Just to go back to my original question for a second. Do you think that taking some of the rear spoiler out will level the playing field as far as motor costs?
“Yes, I do. Is that why I done it? No. But, yes it will.”
“It’s going to do some other things too. It’s going to make a car that’s about 2 years old, that won’t compete. Right now, everybody feels they gotta go out and spend $45,000 on a new one, that will get this high.”
“Within a week of when I announced this — I had a guy call me from down in Georgia. He said, ‘Man, I got a 2015 car that I can’t use anymore. If this rule goes into effect, it will make it competitive again.”
I love it.
“This is a 2 year old car that he gave a bunch of money for in 2015. Now, he’s got a crate motor sittin’ in it because it won’t keep up with his Super.”
You’re saying the newer cars have been designed to get higher in the air on the rear end under throttle?
“The biggest difference between a new car and an old car — Every time, somebody built a new car they’d build it to where it would travel more and go higher.”
Yeah, they figured out that 1 inch is 500 counts of downforce. I still don’t know what a count is. But, that’s what I’m told.
“Well, that’s what I was told too by Harold Holly and he’s a very smart individual. Someone else told me it was 800.”
“If I can stop ’em at 48 inches or 47 1/2 and they’re at 55 now. That’s over 3500 lbs of downforce we just took off the back of the car.”
These guys are able to just drink ’em a RedBull and run wide open around the race track.
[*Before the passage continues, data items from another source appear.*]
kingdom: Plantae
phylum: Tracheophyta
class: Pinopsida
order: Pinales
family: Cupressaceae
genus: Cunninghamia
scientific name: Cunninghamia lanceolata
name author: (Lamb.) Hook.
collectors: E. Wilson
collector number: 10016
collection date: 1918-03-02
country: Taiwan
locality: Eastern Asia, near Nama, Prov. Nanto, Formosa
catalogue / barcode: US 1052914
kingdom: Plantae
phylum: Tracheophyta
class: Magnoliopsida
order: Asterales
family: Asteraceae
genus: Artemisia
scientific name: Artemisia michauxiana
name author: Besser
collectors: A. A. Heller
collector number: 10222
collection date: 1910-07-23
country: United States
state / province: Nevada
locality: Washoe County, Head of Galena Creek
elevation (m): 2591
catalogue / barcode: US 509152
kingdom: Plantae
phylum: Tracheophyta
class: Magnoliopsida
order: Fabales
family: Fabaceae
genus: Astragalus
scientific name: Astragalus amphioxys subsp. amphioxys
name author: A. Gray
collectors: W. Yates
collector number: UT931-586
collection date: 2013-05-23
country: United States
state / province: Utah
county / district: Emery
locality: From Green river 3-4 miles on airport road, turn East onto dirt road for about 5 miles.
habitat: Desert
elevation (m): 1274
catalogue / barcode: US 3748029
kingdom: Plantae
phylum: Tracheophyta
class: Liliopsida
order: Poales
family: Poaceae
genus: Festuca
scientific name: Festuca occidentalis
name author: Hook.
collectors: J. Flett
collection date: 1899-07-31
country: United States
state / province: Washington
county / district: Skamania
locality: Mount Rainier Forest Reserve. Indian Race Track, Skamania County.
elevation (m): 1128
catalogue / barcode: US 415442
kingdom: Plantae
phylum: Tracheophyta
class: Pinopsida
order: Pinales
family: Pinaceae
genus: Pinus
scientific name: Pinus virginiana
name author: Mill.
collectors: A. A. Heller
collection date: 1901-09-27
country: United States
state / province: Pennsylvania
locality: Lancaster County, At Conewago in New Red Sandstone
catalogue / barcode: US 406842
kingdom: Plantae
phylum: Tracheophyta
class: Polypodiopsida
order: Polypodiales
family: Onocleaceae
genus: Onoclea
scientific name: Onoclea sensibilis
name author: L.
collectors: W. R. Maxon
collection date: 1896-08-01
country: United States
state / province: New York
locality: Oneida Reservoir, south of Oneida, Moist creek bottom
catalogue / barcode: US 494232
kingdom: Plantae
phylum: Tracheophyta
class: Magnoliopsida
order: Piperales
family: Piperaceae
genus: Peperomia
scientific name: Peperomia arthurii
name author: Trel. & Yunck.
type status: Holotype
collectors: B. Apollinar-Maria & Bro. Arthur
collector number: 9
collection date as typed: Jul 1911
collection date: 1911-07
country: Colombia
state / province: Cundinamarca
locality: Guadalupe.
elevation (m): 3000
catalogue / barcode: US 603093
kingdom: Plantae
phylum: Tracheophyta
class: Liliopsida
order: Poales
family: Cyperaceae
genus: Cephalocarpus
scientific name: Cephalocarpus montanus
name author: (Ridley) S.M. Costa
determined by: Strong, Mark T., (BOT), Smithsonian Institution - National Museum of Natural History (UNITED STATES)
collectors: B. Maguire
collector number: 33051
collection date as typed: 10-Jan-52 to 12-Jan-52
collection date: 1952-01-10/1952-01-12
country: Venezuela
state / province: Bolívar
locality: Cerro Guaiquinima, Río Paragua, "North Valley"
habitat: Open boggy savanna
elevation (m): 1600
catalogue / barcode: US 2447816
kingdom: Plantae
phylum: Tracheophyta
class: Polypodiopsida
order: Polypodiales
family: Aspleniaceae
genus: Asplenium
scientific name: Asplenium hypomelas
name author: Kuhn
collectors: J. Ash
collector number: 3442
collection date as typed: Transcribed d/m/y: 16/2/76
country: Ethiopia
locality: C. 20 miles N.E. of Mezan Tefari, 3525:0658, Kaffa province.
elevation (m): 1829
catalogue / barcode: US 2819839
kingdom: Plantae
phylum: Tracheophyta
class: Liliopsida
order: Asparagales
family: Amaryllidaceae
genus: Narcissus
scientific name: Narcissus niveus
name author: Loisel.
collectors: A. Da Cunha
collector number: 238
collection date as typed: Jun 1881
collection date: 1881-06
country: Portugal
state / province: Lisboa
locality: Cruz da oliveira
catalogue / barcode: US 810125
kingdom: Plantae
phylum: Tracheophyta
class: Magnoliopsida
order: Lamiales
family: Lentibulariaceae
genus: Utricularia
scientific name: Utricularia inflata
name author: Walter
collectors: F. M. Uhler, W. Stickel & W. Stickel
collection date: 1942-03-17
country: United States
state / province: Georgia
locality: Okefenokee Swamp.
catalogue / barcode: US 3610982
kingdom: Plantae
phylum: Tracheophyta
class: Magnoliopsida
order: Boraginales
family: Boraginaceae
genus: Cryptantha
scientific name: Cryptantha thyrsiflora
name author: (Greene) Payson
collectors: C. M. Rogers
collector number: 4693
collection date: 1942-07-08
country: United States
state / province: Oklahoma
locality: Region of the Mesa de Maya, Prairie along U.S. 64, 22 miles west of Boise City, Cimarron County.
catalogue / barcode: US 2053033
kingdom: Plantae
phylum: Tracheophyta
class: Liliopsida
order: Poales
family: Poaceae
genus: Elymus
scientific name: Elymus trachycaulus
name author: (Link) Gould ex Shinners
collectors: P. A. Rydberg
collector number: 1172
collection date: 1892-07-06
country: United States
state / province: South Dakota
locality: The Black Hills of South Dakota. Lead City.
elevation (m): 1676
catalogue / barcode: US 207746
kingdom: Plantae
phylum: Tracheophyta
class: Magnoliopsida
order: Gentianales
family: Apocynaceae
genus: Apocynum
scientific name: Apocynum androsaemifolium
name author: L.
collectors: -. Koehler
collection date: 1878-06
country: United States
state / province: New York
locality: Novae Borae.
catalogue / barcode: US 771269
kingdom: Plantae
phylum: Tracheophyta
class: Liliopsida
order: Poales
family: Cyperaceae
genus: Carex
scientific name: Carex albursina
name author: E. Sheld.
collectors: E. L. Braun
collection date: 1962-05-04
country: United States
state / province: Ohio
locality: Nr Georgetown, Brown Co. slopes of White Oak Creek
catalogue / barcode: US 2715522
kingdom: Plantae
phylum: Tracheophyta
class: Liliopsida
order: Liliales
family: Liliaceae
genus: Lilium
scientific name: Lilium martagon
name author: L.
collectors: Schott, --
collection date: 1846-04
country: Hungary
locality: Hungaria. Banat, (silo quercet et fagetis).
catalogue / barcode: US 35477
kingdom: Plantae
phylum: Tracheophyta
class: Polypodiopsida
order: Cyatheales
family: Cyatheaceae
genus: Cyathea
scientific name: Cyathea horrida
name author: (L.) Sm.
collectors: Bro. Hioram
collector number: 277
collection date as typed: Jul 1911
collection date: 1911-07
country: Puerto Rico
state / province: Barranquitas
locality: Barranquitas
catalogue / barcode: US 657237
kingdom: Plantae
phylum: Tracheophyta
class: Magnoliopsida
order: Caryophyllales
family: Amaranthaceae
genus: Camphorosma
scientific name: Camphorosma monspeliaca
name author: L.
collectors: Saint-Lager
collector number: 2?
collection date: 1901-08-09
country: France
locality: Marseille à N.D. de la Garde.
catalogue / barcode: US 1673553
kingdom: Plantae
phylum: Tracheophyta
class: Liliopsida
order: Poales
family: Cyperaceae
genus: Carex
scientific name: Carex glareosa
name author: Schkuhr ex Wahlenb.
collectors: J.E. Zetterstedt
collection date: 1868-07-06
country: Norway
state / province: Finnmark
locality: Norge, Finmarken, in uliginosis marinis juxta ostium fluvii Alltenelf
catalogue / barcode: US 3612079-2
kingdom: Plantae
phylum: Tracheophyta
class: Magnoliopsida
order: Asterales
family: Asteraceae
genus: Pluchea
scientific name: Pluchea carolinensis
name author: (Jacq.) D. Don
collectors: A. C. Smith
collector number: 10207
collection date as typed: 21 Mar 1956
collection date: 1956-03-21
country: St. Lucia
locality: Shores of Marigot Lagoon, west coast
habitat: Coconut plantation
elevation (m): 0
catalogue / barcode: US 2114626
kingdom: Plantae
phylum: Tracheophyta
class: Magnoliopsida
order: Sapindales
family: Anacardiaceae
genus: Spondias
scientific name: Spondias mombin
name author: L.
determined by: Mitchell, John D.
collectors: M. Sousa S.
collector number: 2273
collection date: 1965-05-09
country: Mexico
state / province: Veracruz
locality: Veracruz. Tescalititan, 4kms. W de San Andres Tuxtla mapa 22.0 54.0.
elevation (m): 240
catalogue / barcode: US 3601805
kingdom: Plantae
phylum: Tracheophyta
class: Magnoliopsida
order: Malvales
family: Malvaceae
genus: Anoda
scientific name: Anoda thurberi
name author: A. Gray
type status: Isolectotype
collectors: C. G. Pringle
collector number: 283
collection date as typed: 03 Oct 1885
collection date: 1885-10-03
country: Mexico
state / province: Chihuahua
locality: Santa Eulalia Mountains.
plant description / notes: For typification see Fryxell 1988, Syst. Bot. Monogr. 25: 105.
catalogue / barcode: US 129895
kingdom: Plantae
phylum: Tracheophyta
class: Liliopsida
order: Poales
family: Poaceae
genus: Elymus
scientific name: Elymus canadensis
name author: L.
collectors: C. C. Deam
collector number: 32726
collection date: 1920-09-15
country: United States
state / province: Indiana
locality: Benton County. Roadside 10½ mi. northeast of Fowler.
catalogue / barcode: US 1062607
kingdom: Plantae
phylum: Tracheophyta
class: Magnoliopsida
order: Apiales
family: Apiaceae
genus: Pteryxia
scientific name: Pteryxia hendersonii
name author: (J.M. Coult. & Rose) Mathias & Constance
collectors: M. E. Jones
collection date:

“It’s gunna make it to where guys will have to drive again too. These guys are able to just drink ’em a RedBull and run wide open around the race track. To me, those ain’t real drivers.”
“To me, the real drivers — The guys that are real drivers, they have to let off. They gotta finesse and manage their foot. Like Billy Moyer, Scott Bloomquist, Ronnie Johnson and those guys. When I was growing up those guys would come by and you could just barely hear their engine. Because, they couldn’t run wide open.”
“Now, we got so much grip that you could mash a 4.30 in the slick.”
And, now they’re running out of fuel at Knoxville.
Well, I hope it works. I think it will.
“I do too. The biggest thing is, everybody just give it a chance. They just need to know that we got a clean sheet of paper here. If we need to adapt to something or make some kind of little change, we will.”
“I’m very open. I just want to do something. I don’t care if they come back and tell me it needs to be 50 inches. Right now, everybody’s in a race to 60 inches high. Some of them are pretty close to it too. The higher we get, the worse we are.”
“Like you said, you can use all the motor you can get.”
“Everybody pitches a fit over the steel head guys running 4 inches more spoiler than they do. Well, now everybody’s got 7 inches more and they don’t even realize it.”
The rule will go into effect first on Ray Cook’s Schaeffer’s Southern Nationals Tours. The first race for the Bonus Series is scheduled for March 16th at the Tri-County Race Track in Brasstown, North Carolina. Ray Cook doubles as the promoter of the Tri-County Race Track in addition to the series.
This race has the attention of the entire industry.